Re: Smile of the day - What is yours?
 
My understanding is that anyone else who lives in the house as dependent cannot be unhoused by selling it to pay for care. That means that should the house be sold it has a resident which then reduces it's value to any buyer to practically zero and therefore worthless. The trick is to become tenants in common.

Bibio 20-06-18 11:39 PM

Re: Smile of the day - What is yours?
 
i think there is a statutory time limit, if the family member has just moved in then they can be evicted. however if they have lived there for a long time then they are fine. its to stop people "grabbing" property from the local authority.

your mother wont be able to keep up the mortgage payments as the local authority will grab every penny. this leaves the family member to either settle the mortgage or be forced to take out another.

if there is a mortgage on the property then the lender usually wants the mortgage settled when the person dies or even goes into care depending on the type of mortgage so the family member has to get a new mortgage. they cant just take over the existing one.

maviczap 21-06-18 06:17 AM

Re: Smile of the day - What is yours?
 
Both Red Ones and Bibio have given good advice and my understanding is the same. As Bibs said you can't install a family member just to stop the council forcing you selling the property to pay for your mum's care. But as your sister and nephews have lived there for a long time, then they can't be evicted.
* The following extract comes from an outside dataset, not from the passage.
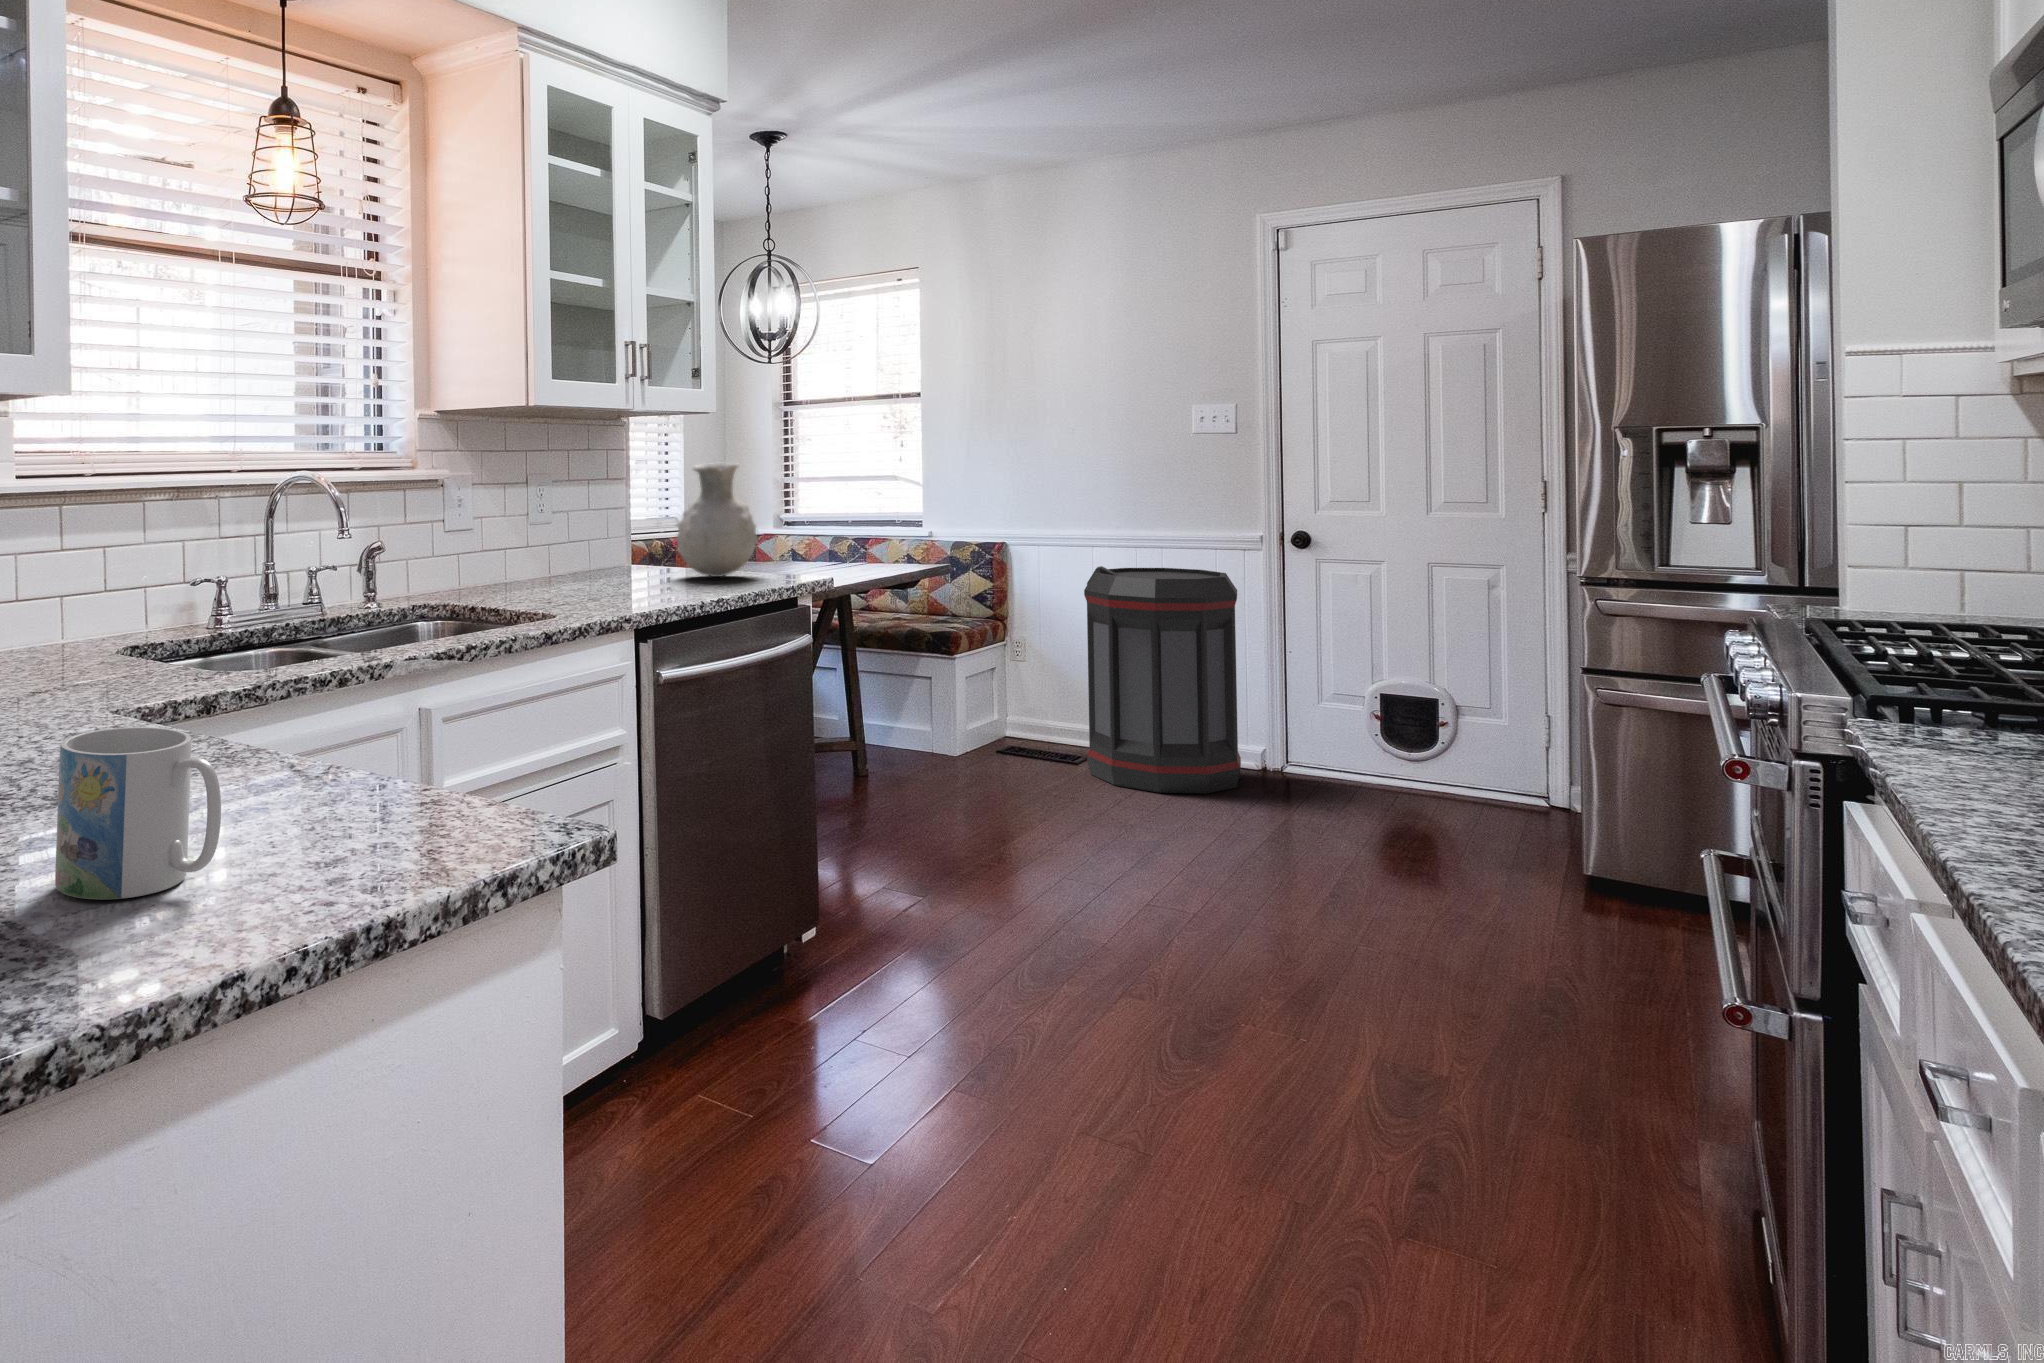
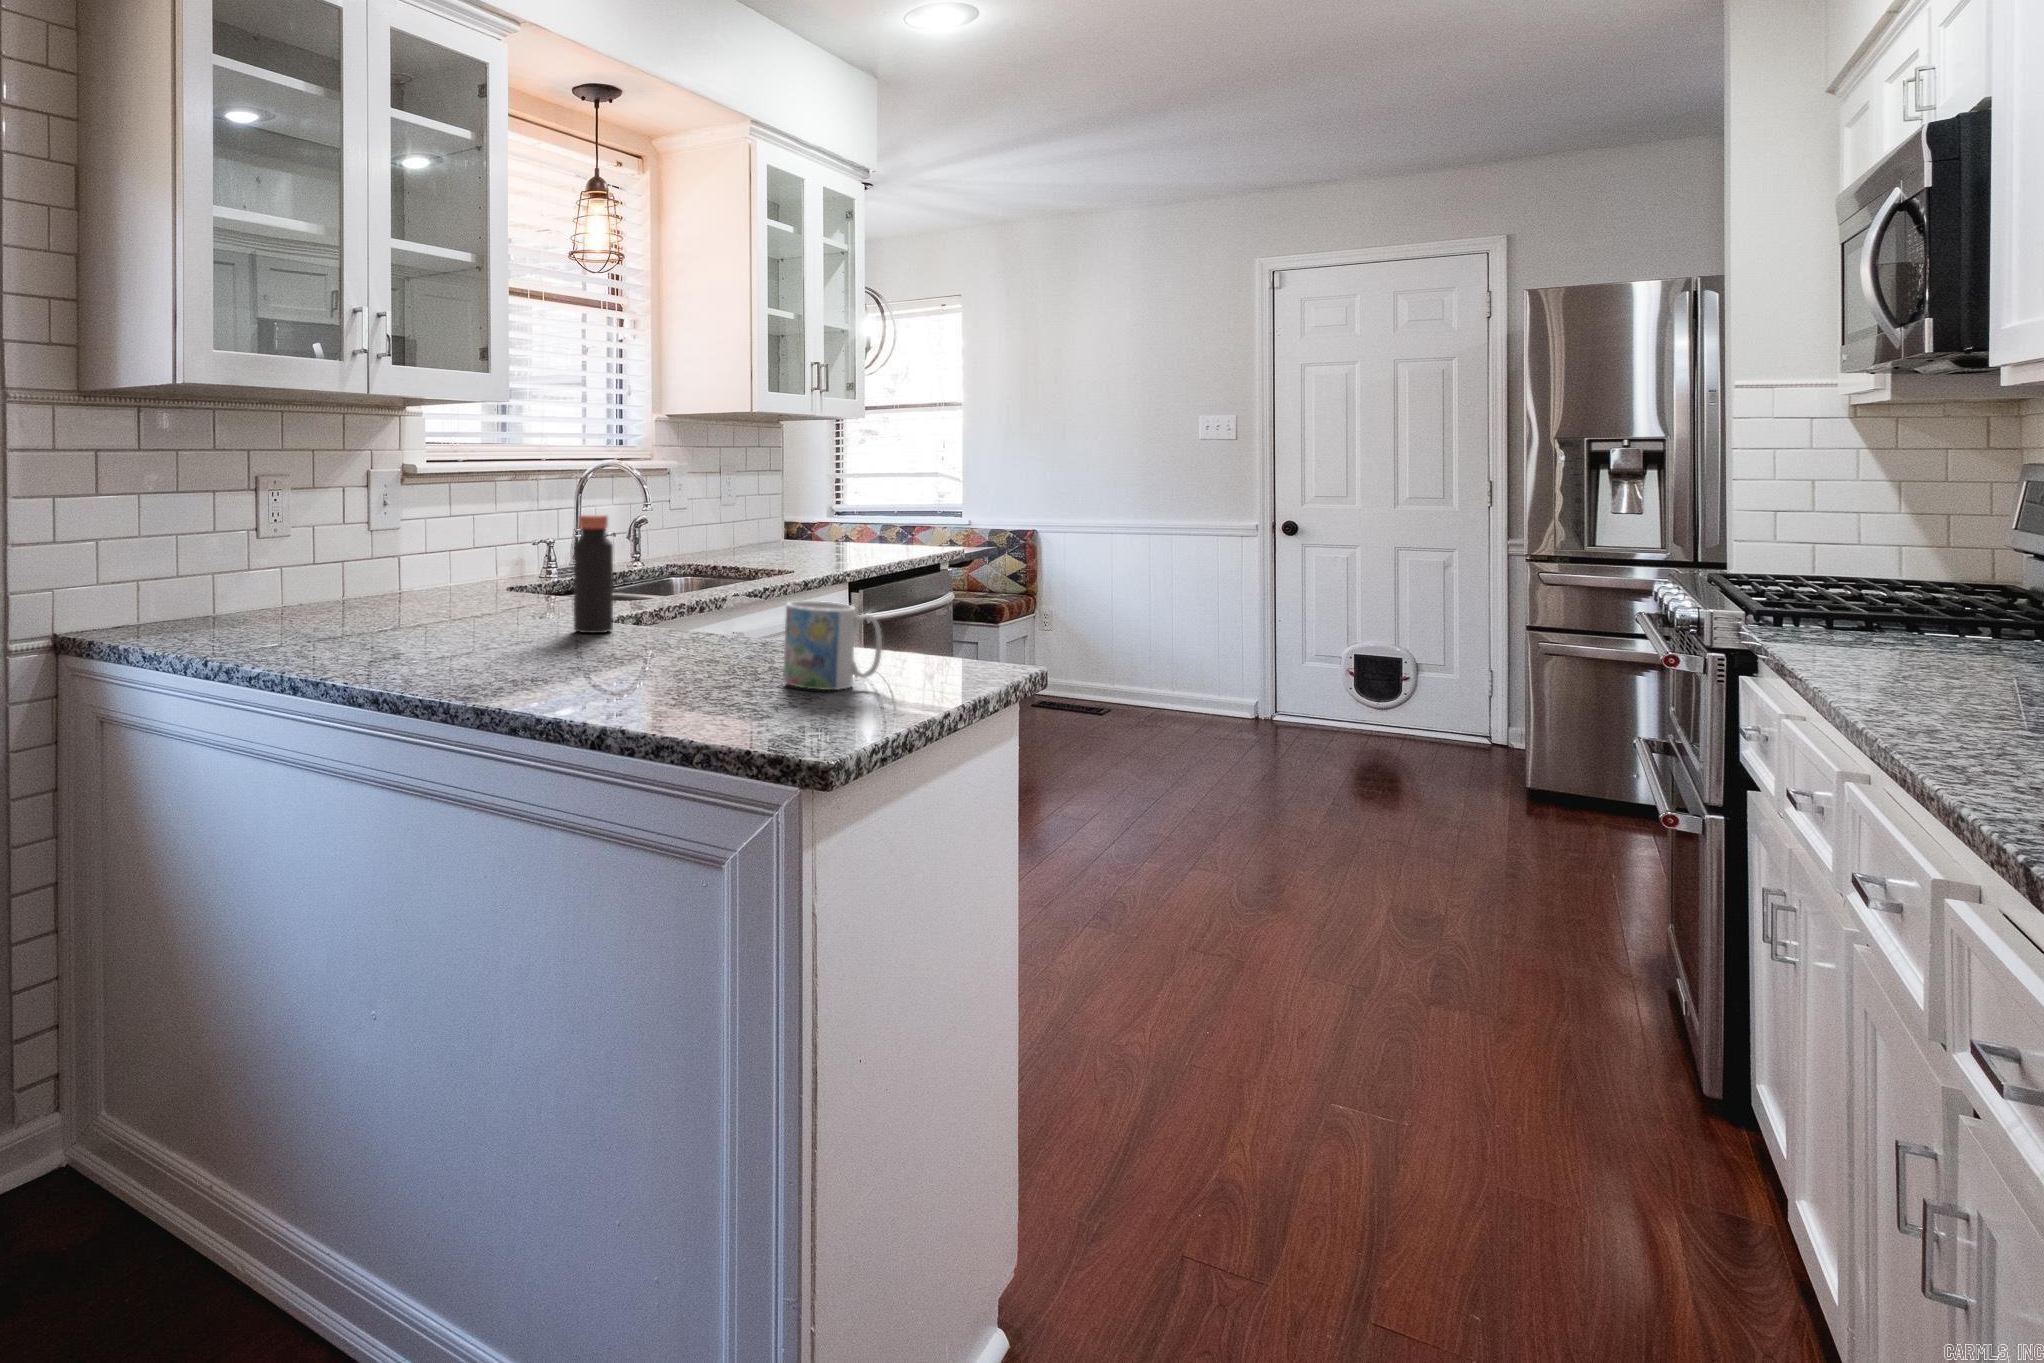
vase: present [676,463,758,577] -> none [827,458,893,549]
bottle: none [21,559,86,741] -> present [574,515,613,633]
trash can: present [1084,566,1241,794] -> none [1112,549,1241,735]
When filled my mum's care application out, then there are questions about properties and who's living at them.

A colleague's dad is in care, but her mum is still resident in the family home, so can't be kicked out. So the council pays for his care, although I don't know if his pension pays towards his care or not.

You council should have info on paying for care.

maviczap 21-06-18 06:55 AM

Re: Smile of the day - What is yours?
 
No problem, because having gone through the process, it's helpful to have peeps explain the processes.

We're all getting older, so it's going to impact on us at some point.

maviczap 21-06-18 06:57 AM

Re: Smile of the day - What is yours?
 
LPH, as our councils are cash strapped, don't be surprised if they try and give you the cheapest option first, which is home care, unless you mum has been assessed already and will going into care?